Equatorial Guinea gained independence from Spain in 1968. President Teodoro Obiang seized power in a 1979 coup and won reelection to another seven-year term in 2016 with 93 percent of the vote. The opposition protested the result as fraudulent. The ruling party controls 99 of 100 parliamentary seats. In 2018, the Supreme Court approved the dissolution of the main opposition party and 30-year prison sentences for nearly two dozen opposition members; Obiang later declared a total amnesty for political prisoners. Equatorial Guinea was once one of Africa’s fastest-growing economies and sub-Saharan Africa’s third-largest oil producer, but its economy is now in decline. In 2017, Obiang’s son (and vice president) Teodorín was convicted in absentia of corruption-related charges in France.

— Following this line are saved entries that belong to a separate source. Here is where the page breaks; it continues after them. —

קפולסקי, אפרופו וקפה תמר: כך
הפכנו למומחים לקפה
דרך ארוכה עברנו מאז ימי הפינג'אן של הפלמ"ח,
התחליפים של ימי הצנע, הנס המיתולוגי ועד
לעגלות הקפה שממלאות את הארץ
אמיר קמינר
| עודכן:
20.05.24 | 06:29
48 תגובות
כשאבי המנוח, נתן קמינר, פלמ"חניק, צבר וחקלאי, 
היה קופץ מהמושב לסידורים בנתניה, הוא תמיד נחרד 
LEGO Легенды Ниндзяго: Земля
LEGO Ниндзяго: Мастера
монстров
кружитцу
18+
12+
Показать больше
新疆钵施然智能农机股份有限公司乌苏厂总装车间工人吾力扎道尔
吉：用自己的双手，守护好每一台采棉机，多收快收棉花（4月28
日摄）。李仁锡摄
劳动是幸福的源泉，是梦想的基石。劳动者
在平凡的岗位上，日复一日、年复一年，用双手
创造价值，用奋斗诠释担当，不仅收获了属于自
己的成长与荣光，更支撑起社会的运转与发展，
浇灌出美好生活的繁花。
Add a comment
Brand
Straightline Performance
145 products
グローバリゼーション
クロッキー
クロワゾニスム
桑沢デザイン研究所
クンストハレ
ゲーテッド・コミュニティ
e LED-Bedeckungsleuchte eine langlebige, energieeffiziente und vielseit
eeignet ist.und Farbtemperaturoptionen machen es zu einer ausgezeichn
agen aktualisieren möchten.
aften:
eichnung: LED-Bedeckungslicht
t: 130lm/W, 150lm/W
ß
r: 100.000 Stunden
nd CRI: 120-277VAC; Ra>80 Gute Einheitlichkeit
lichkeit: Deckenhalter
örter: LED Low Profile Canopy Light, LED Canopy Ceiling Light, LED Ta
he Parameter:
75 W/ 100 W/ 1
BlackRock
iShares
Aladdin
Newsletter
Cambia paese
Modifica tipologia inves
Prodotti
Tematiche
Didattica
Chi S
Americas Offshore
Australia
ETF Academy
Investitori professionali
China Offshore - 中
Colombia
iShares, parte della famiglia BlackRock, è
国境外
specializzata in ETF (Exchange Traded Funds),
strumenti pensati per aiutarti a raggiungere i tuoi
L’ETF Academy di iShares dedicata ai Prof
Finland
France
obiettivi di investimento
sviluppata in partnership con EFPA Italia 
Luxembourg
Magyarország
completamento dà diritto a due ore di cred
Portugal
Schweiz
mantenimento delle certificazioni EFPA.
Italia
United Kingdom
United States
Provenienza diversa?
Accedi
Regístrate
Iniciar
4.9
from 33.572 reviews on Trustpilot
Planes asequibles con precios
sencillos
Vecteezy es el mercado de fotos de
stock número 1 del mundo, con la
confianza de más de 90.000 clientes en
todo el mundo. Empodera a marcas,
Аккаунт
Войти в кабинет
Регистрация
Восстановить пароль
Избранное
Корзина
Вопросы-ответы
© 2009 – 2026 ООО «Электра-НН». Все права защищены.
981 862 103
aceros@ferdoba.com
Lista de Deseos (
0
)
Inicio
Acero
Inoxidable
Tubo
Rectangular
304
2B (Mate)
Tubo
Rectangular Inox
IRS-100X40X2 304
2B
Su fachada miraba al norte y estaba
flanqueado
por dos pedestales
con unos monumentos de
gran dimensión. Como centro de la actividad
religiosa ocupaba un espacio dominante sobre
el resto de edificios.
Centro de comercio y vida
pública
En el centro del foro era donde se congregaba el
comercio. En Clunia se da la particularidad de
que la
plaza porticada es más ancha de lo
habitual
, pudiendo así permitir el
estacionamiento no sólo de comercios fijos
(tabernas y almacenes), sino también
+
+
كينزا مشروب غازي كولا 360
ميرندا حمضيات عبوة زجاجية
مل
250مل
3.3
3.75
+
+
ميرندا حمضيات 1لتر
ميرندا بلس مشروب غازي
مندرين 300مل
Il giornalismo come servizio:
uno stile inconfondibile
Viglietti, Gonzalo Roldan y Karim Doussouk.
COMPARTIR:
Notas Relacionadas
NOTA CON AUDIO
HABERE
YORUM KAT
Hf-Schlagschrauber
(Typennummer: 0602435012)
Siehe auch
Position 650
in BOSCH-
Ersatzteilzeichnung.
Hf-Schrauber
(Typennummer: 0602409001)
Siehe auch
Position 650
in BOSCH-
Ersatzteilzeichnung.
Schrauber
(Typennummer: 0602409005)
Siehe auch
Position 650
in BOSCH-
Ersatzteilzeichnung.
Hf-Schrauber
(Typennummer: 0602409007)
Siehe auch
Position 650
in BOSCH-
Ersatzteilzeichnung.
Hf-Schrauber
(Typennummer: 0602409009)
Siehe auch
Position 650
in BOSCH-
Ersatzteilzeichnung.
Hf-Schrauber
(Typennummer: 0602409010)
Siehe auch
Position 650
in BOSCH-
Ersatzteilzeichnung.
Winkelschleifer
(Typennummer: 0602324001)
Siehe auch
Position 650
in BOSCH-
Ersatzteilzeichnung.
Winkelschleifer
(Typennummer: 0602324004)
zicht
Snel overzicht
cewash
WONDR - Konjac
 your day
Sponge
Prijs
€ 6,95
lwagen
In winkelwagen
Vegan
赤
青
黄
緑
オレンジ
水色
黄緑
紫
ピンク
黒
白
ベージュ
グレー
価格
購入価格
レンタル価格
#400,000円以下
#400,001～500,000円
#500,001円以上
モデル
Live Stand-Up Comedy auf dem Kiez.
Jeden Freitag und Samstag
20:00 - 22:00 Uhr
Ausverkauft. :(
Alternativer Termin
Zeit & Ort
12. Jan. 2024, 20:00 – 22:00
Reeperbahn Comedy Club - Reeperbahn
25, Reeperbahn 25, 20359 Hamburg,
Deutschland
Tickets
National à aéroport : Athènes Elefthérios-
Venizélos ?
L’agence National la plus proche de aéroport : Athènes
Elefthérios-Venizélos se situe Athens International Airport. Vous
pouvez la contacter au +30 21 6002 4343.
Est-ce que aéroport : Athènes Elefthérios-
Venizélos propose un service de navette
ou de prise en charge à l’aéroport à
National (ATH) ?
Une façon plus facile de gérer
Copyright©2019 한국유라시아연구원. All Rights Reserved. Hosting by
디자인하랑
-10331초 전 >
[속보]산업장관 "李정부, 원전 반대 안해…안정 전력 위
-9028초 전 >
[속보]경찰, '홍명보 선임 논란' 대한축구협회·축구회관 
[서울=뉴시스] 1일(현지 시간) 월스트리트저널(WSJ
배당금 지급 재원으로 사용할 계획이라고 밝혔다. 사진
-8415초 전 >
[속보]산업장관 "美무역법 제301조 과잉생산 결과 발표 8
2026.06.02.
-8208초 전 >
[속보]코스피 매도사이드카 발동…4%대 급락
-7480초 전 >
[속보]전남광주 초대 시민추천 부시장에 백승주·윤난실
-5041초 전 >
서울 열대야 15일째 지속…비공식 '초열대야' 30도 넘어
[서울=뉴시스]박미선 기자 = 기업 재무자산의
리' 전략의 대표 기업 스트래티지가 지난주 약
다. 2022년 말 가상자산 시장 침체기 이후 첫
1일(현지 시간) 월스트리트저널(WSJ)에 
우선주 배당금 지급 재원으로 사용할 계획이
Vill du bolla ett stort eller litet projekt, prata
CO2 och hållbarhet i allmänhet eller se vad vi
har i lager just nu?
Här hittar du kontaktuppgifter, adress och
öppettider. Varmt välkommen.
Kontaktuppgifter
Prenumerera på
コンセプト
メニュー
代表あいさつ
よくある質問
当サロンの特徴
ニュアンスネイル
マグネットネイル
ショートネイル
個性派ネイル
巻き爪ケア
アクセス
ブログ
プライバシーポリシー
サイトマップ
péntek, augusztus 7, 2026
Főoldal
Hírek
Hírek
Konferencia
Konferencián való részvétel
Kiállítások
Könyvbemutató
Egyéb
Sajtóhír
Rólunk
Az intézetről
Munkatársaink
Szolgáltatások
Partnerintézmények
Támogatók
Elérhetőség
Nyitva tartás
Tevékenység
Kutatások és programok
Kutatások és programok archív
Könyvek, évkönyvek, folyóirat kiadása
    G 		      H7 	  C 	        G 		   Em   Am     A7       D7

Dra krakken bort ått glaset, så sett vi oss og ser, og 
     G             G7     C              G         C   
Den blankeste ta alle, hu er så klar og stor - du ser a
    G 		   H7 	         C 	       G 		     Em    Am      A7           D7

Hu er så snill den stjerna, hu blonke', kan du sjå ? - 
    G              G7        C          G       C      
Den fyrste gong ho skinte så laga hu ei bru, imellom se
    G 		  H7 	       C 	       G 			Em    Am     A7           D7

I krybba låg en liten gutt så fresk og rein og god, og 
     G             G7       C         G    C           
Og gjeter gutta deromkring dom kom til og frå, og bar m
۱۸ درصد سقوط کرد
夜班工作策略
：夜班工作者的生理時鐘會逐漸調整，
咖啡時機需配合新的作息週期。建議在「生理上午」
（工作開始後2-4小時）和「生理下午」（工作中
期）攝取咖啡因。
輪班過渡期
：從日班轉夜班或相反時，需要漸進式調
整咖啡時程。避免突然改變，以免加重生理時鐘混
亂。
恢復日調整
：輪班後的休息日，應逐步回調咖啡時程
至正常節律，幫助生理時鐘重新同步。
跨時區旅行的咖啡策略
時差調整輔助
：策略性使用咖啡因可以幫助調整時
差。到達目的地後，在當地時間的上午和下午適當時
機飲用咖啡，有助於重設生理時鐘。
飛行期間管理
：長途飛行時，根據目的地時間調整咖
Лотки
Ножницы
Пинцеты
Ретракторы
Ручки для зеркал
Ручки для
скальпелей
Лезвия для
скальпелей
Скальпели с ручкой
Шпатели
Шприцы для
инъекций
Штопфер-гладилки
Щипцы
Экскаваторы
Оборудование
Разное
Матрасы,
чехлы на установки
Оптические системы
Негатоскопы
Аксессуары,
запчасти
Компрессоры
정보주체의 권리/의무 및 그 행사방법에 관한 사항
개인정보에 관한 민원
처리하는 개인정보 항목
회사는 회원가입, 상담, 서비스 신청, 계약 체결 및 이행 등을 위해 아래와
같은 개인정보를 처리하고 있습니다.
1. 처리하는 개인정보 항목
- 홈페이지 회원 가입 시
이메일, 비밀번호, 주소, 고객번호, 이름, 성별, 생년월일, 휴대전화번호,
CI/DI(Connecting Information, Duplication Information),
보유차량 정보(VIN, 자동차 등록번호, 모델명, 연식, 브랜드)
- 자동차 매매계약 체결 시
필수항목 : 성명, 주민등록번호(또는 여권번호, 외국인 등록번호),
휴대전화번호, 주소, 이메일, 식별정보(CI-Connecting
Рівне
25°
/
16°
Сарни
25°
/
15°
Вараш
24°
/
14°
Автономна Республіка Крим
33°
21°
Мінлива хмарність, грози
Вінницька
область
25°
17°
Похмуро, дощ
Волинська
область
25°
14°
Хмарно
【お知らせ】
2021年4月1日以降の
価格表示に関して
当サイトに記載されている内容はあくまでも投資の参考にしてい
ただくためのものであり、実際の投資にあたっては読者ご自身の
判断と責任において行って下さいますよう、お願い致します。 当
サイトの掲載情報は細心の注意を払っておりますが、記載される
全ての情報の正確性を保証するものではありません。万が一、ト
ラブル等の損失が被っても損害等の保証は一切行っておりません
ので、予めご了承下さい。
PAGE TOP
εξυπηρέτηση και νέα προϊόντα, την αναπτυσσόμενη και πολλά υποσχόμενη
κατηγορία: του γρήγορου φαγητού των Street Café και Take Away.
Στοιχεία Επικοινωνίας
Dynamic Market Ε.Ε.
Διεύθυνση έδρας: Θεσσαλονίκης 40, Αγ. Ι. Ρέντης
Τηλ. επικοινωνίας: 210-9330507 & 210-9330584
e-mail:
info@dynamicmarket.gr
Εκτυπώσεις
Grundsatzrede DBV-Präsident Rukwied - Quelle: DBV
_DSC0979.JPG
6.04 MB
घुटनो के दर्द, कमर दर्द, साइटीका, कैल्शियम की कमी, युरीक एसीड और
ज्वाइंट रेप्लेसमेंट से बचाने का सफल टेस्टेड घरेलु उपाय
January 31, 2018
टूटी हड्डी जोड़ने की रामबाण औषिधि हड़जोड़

Property rights are enforced selectively, and the government can seize land with little or no due process. The judicial system is not independent, as the president is also the chief magistrate. Graft and nepotism are rampant. Foreign companies must guard against the taint of money laundering that often occurs through cross-border currency transactions and illegal international cash transfers by local companies or corrupt individuals.
The top personal income and corporate tax rates are 35 percent. Other taxes include value-added and inheritance taxes. The overall tax burden equals 20.4 percent of total domestic income. Over the past three years, government spending has amounted to 32.8 percent of the country’s output (GDP), and budget deficits have averaged 10.4 percent of GDP. Public debt is equivalent to 42.7 percent of GDP.
Persistent regulatory shortcomings impede development of a more vibrant private sector. Cumbersome procedures and high compliance costs slow licensing and make starting a business more difficult. Existing labor regulations are outmoded and create challenging barriers to hiring. The government continues efforts to stabilize fiscally by reducing fuel subsidies but has increased other public spending.
The combined value of exports and imports is equal to 94.4 percent of GDP. The average applied tariff rate is 15.6 percent. Pervasive corruption and onerous regulations are impediments to foreign and domestic investment in Equatorial Guinea. Credit costs are high, and access to financing is limited. The government controls long-term lending through the state-owned development bank.